“How to stop tooth decay?” Tooth decay is perhaps the most common disease of humanity, as they affect 35% of the world’s population. The average number of decayed, missing and filled teeth is rated more than two by the age of 12. In the US, the dental health of older people may also be in a state of deterioration, with a quarter of the elderly missing all their teeth. And about one hundred billion dollars of all this is due to sugar. Sugar consumption is considered to be the sole cause of caries. Although it is often considered a condition by many factors, other factors, bacteria, plaque, saliva, toothbrushing, Toothbrush cleaning just seems to have a mitigating effect. All other factors simply change the speed at which sugar causes caries. Without sugar, the causal chain is broken and the disease does not occur. We may not even need all this if we can just get rid of the added sugar.
Studies dating back decades show that in countries, where sugar consumption is very low, caries are almost non-existent. And new analyzes show the lifelong burden of caries increases with increasing sugar intake from scratch. The most comprehensive national data are from Japan, before, during and after World War II, where the incidence of caries keeps track of sugar intake per capita, while reducing it by about 8% of total calories up to 0.1% – less than one teaspoon per week – before recovering to about 14%. Such studies show that caries continue to occur even when sugar intake is only 2-3% of the calorie intake. Given that the higher prevalence of the disease in adults does not occur, if sugar intake is limited to less than 3% of total calories, a public health measure is recommended to limit sugar intake to below 3%. This leads to the suggestion of labels with lights like a traffic light mark all over 2.5% added sugars as “high”.
This would make even cereals with a relatively low sugar content, like Cheerios, foods with ‘red light’. The recommended ceiling of 3% on the total daily intake of added sugars, which would not allow even one average serving for children at one of the 10 most famous breakfast cereals that is actively targeted at them. Obviously, the soda is out of the table. One can eat the ration for two days in advance. American Academy of Pediatric Dentistry adopted a more pragmatic goal, recommending sugar intake stay below 5% for children and adolescents, which is in line with the conditional recommendations of World Health Organization for Children and Adults. This is where sugar consumption fell in Iraq when sanctioned, and this reduced the frequency of caries by only a few years. Of course, sanctions may have reduced other things, such as the lives of children …
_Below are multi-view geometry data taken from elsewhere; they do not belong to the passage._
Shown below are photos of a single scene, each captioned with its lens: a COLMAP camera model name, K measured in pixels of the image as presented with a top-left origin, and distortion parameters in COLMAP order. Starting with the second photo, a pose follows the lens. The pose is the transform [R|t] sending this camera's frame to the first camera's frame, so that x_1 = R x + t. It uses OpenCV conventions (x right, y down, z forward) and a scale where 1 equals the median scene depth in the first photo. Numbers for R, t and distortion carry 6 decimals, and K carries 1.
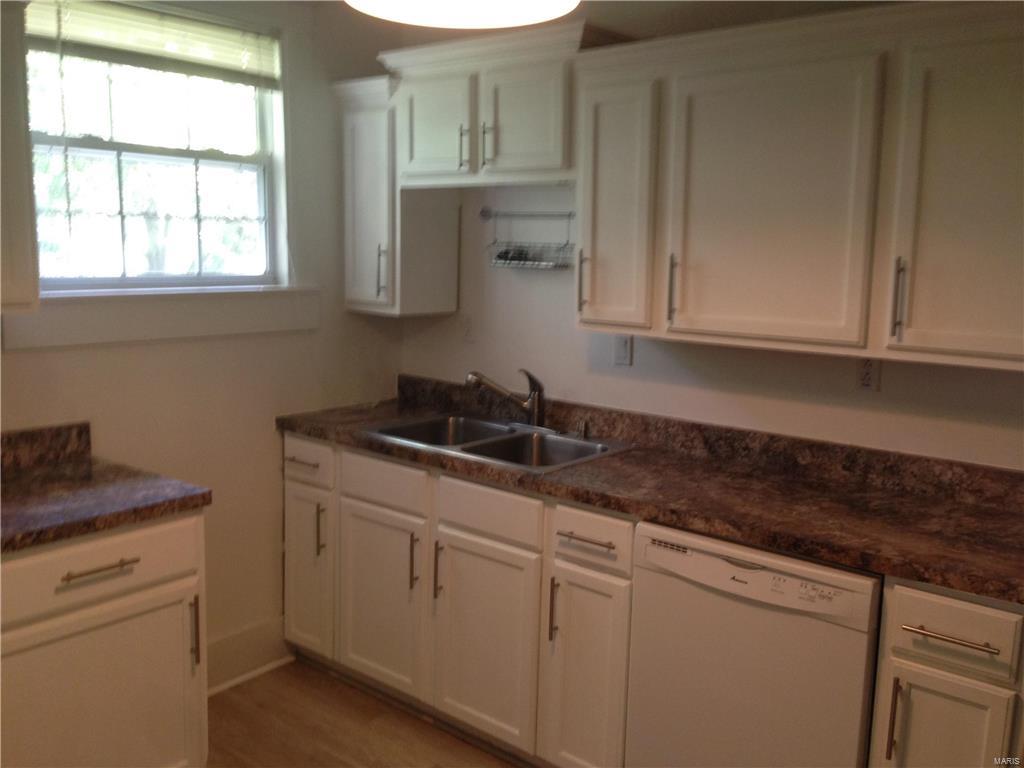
lens RADIAL K [[950.9, 0, 512.0], [0, 950.9, 384.0], [0, 0, 1]] dist [0.074493, -0.008894]
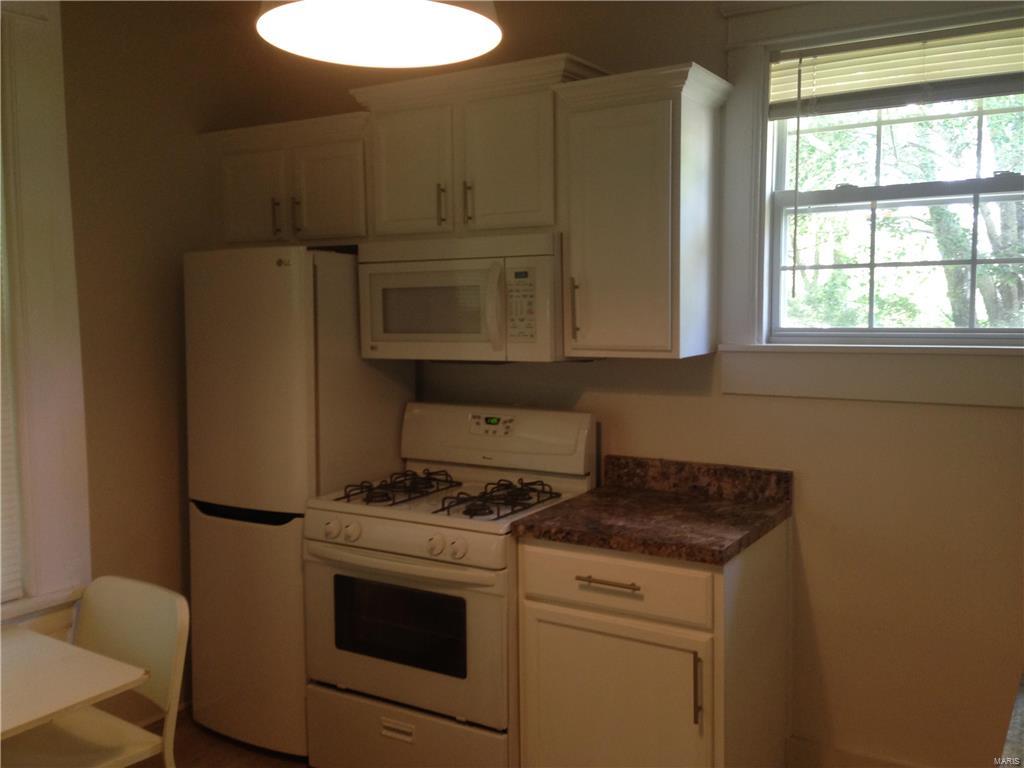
lens RADIAL K [[971.6, 0, 511.4], [0, 971.6, 412.2], [0, 0, 1]] dist [0.002673, -0.003047]
pose [[0.138842, 0.100296, -0.985223, 0.535036], [-0.143369, 0.986413, 0.080213, -0.064165], [0.979882, 0.130113, 0.151335, 0.574126]]
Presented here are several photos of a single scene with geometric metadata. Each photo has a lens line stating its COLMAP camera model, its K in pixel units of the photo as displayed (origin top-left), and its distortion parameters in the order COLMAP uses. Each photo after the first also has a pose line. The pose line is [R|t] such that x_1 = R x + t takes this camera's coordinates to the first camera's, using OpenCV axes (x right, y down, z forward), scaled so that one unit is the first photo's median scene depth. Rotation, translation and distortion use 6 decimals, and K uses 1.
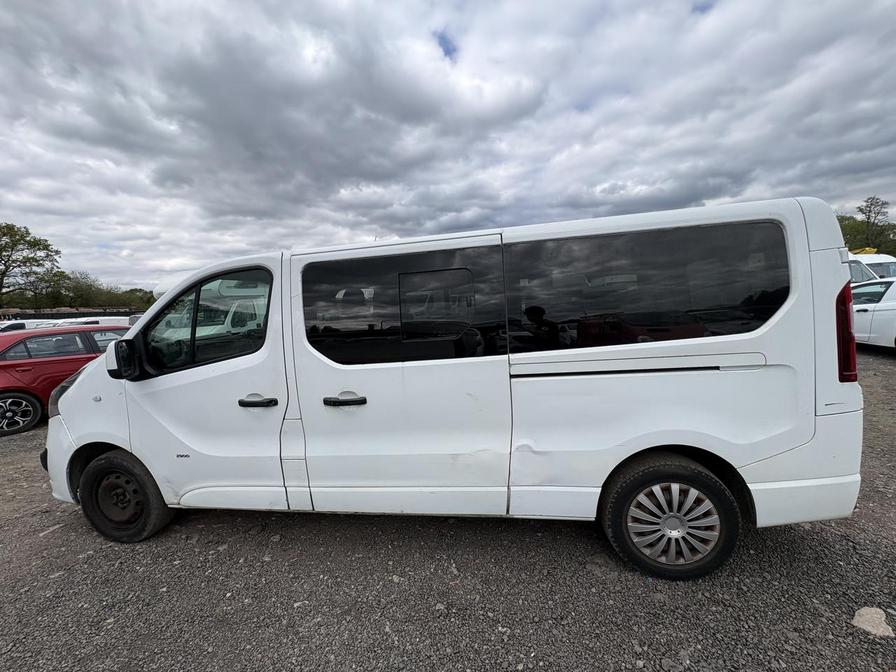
lens RADIAL K [[359.7, 0, 444.8], [0, 359.7, 325.0], [0, 0, 1]] dist [0.010137, -0.000073]
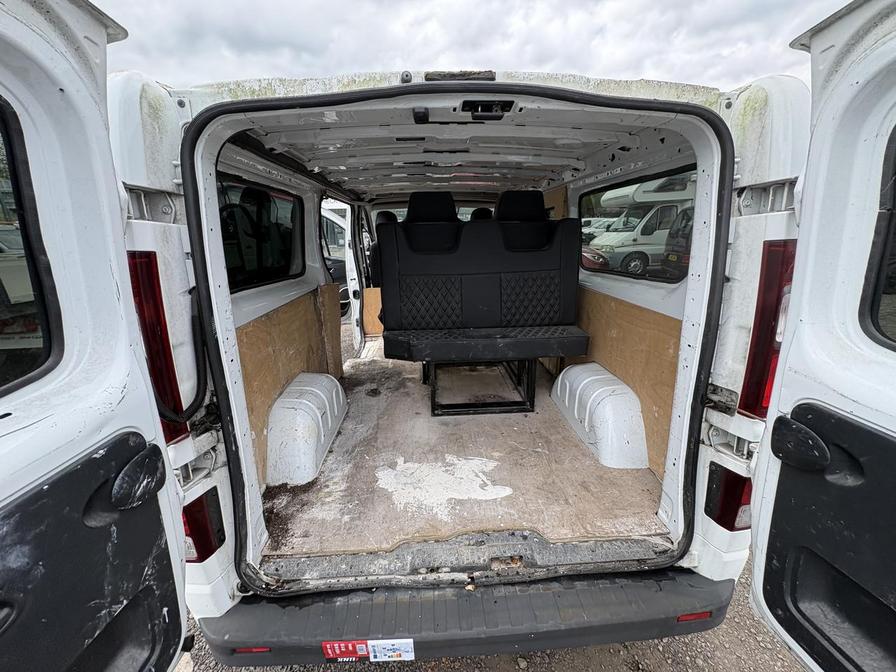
lens RADIAL K [[353.0, 0, 448.1], [0, 353.0, 337.1], [0, 0, 1]] dist [-0.000457, 0.000024]
pose [[0.226151, 0.340932, -0.912481, 0.063019], [-0.046561, 0.939463, 0.339473, -0.007560], [0.972979, -0.034286, 0.228335, 0.051016]]
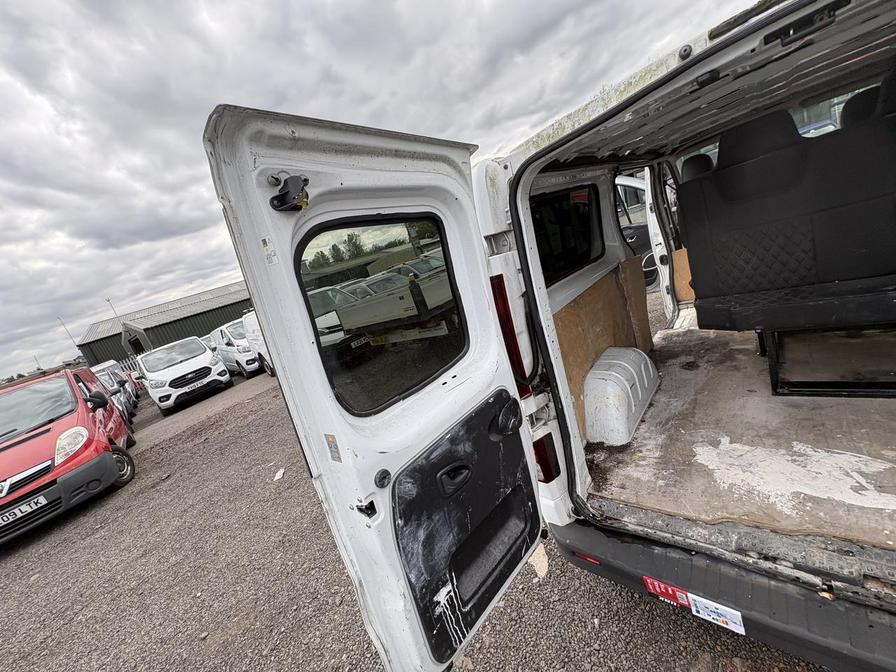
lens RADIAL K [[353.6, 0, 450.0], [0, 353.6, 341.0], [0, 0, 1]] dist [-0.002410, -0.000302]
pose [[-0.474302, 0.428371, -0.769114, 0.067017], [0.313974, 0.898493, 0.306807, -0.009835], [0.822471, -0.095962, -0.560654, 0.052306]]
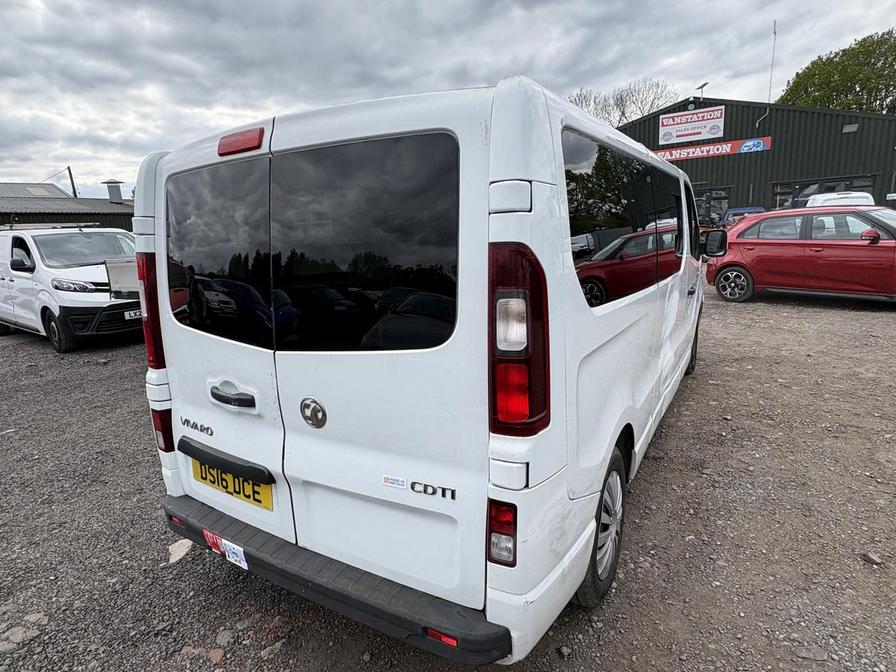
lens RADIAL K [[497.0, 0, 445.7], [0, 497.0, 337.7], [0, 0, 1]] dist [0.000038, 0.000255]
pose [[-0.360998, 0.279993, -0.889542, 0.073898], [0.028038, 0.956691, 0.289750, -0.009728], [0.932145, 0.079659, -0.353214, 0.081546]]
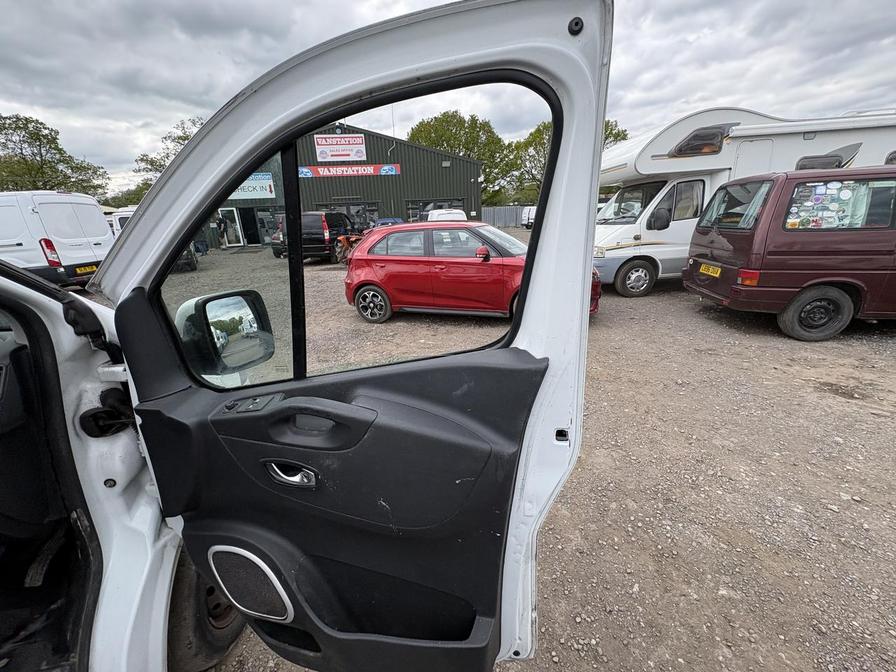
lens RADIAL K [[354.2, 0, 449.4], [0, 354.2, 334.2], [0, 0, 1]] dist [0.000379, 0.000066]
pose [[0.289500, 0.346743, -0.892165, -0.016767], [-0.030138, 0.934919, 0.353580, -0.006452], [0.956703, -0.075474, 0.281109, 0.105298]]
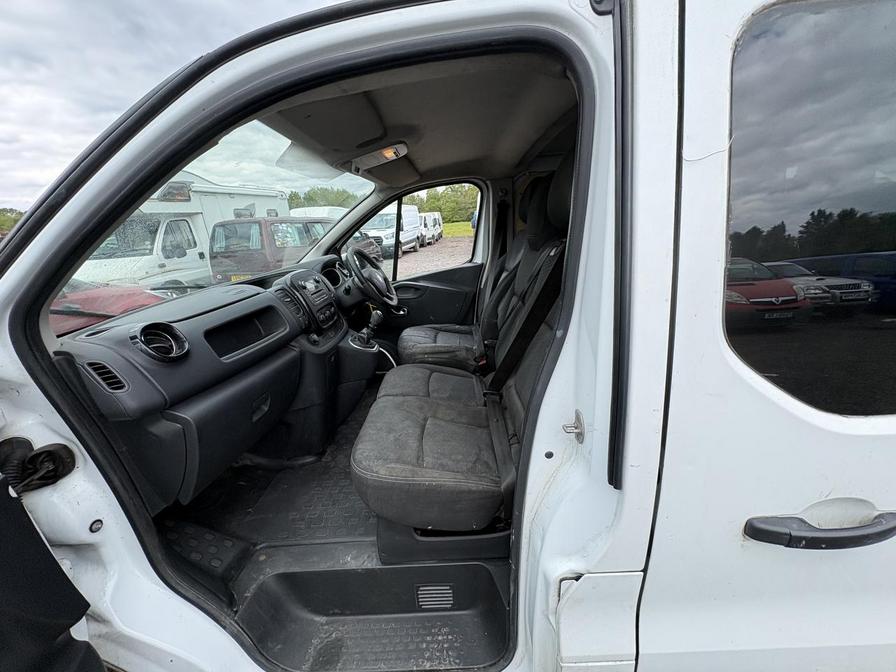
lens RADIAL K [[358.4, 0, 447.9], [0, 358.4, 333.5], [0, 0, 1]] dist [0.001780, 0.000321]
pose [[0.987758, -0.051639, 0.147197, -0.029063], [0.016364, 0.972713, 0.231432, -0.000934], [-0.155131, -0.226190, 0.961651, 0.036760]]
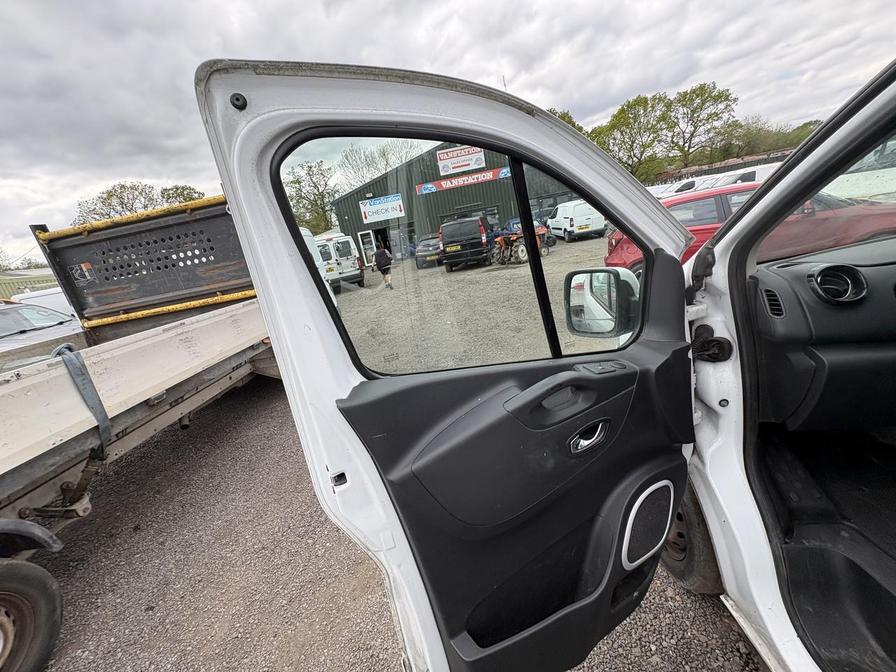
lens RADIAL K [[353.0, 0, 448.1], [0, 353.0, 337.1], [0, 0, 1]] dist [-0.000457, 0.000024]
pose [[0.123608, 0.321788, -0.938709, -0.024095], [0.114906, 0.934958, 0.335633, -0.002875], [0.985656, -0.149350, 0.078593, 0.033761]]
although this was obviously false news as a result of government manipulation. Anyway, if we were really interested in minimizing the disease, the ideal goal would be to reduce the free sugar intake to zero, meaning added sugar. This is not about sugar, which is naturally contained in breast milk or sugars in fruits. But when it comes to added sugar, there doesn’t seem to be a threshold for sugar intake that has no adverse effects, exponential increase in caries in sugar intake, which starts at even 1%. Yes, maybe we can get rid of caries if there was no sugar in our food, as one Kellogg-funded researcher writes, “this ideal is impractical.” Dictatorial use of foods that are good for dental health can cause nutritional restraint, which is not acceptable to all persons. Instead of recommending a “draconian” reduction in sugar intake, the sugar industry replied: attention will be better focused on fluoride toothpastes. This is the perfect metaphor for medicine’s approach to lifestyle-related diseases in general: why treat the cause and treat the consequences? For example, why eat healthy to prevent and treat heart disease, when we have all these statins and stents?